Ginola recalls role CPR played in his recovery from cardiac arrest
Former Newcastle midfielder David Ginola had a quadruple heart bypass after suffering cardiac arrest during a charity match in France in 2016 and was a Sky Sports pundit at St James' Park on Sunday.
Ginola was given CPR on the pitch at the time and spoke of its importance in enabling someone of having a better chance of a full recovery.
"This is what saved my life - those were the words of the surgeons that operated on me," he said.
"The one who saved my life were the ones on the football pitch who knew how to perform CPR. They did it for 12 minutes and I was dead for 12 minutes. It is so important as otherwise the brain will be damaged.

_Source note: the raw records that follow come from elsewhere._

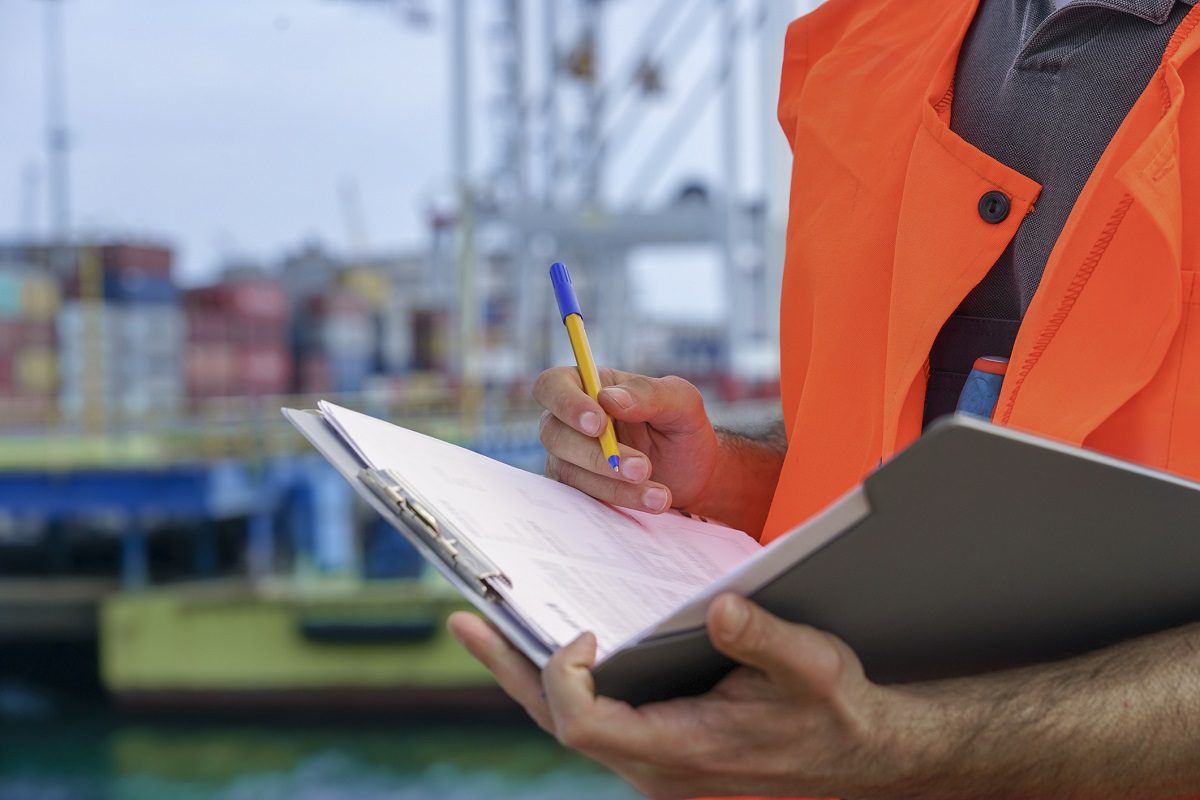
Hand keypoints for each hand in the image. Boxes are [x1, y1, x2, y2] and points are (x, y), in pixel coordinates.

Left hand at [448, 596, 920, 799]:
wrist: (863, 751)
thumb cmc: (837, 711)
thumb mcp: (814, 667)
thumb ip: (766, 640)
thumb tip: (718, 609)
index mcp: (683, 749)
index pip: (586, 726)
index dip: (565, 679)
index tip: (581, 631)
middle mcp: (655, 763)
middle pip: (559, 722)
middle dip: (510, 669)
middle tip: (465, 623)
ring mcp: (655, 758)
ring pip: (572, 721)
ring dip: (529, 674)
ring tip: (490, 626)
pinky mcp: (662, 744)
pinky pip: (596, 716)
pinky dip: (567, 681)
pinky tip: (557, 645)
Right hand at [534, 367, 717, 514]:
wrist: (695, 476)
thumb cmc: (683, 429)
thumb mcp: (681, 402)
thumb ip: (649, 393)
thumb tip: (609, 399)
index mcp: (589, 387)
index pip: (552, 385)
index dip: (566, 404)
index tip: (599, 424)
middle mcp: (570, 422)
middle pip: (554, 434)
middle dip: (597, 455)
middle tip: (641, 467)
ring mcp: (570, 459)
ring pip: (569, 471)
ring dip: (614, 484)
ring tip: (660, 493)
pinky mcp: (578, 490)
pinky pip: (581, 499)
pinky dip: (618, 501)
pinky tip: (652, 502)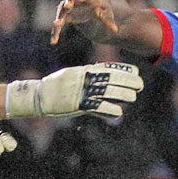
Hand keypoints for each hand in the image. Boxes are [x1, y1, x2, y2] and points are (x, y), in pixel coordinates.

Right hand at [4, 62, 142, 118]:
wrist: (38, 95)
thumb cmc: (55, 88)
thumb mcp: (72, 77)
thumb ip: (87, 79)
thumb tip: (101, 84)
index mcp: (84, 71)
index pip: (107, 67)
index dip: (123, 69)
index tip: (135, 71)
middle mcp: (85, 79)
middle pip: (111, 78)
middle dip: (127, 81)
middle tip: (139, 84)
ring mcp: (81, 91)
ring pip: (107, 91)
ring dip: (122, 93)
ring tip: (133, 96)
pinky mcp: (77, 104)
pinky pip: (97, 106)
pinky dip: (109, 109)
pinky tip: (119, 111)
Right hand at [51, 0, 130, 44]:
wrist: (94, 8)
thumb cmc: (102, 9)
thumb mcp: (107, 15)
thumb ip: (108, 21)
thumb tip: (116, 30)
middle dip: (69, 0)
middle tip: (68, 5)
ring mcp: (70, 7)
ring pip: (62, 9)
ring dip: (59, 16)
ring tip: (57, 24)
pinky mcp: (65, 16)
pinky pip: (58, 23)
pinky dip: (56, 32)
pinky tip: (54, 41)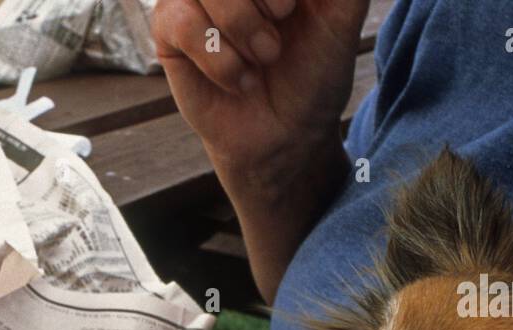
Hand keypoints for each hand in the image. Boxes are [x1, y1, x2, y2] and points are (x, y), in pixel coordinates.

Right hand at [152, 0, 368, 176]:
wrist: (287, 133)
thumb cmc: (315, 71)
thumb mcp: (343, 14)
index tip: (291, 6)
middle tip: (283, 21)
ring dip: (244, 26)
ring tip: (266, 56)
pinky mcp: (169, 29)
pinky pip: (183, 22)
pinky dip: (220, 59)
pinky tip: (240, 79)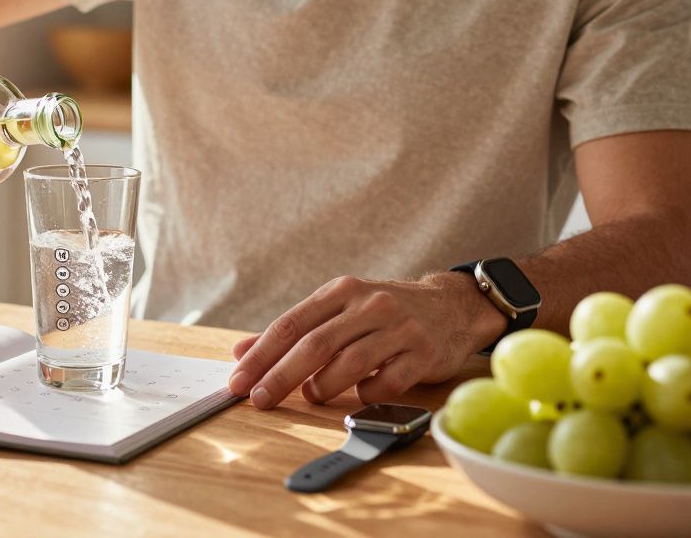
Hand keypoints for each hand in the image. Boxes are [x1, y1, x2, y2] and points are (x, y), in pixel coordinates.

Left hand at [227, 273, 505, 407]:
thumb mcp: (338, 309)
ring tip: (311, 395)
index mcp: (341, 291)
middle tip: (259, 400)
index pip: (291, 324)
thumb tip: (241, 352)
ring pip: (351, 361)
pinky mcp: (425, 352)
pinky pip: (389, 380)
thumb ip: (292, 331)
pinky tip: (360, 396)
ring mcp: (399, 327)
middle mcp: (369, 304)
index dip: (261, 355)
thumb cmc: (383, 313)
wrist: (451, 306)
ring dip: (324, 385)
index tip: (239, 380)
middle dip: (281, 375)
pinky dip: (368, 394)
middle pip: (316, 344)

"Sometimes [when doing CPR] people don't want to hurt you too much but you need to go deep and break ribs. When you learn how to do it, you are going very strong on the body. This is the key. It's vital."
CPR stands for cardiopulmonary resuscitation and is a medical technique which is given to someone who goes into cardiac arrest.
That occurs when the heart encounters an electrical issue and stops pumping blood around the body and to the brain, causing the person to fall out of consciousness and stop breathing.
Medics define this as 'clinical death', which is the onset of biological death, although CPR can help re-start the person's heart functions and save their life.
By administering chest compressions and rescue breaths, the CPR performer helps to pump blood and oxygen around the person's body, taking over the role of their heart and lungs.
Always seek professional help by calling 999 before starting CPR. The NHS's advice to carry out chest compressions is as follows:
- Place the heel of your hand on the breastbone at the centre of the person's chest. Place your other hand on top of your first hand and interlock your fingers.
- Position yourself with your shoulders above your hands.
- Using your body weight (not just your arms), press straight down by 5 to 6cm (2 to 2.5 inches) on their chest.
- Keeping your hands on their chest, release the compression and allow the chest to return to its original position.
- Repeat these compressions at a rate of 100 to 120 times a minute until an ambulance arrives or you become exhausted.
The British Heart Foundation recommends that in an emergency situation it is better to try and perform CPR, even if unsure, rather than to not do anything at all.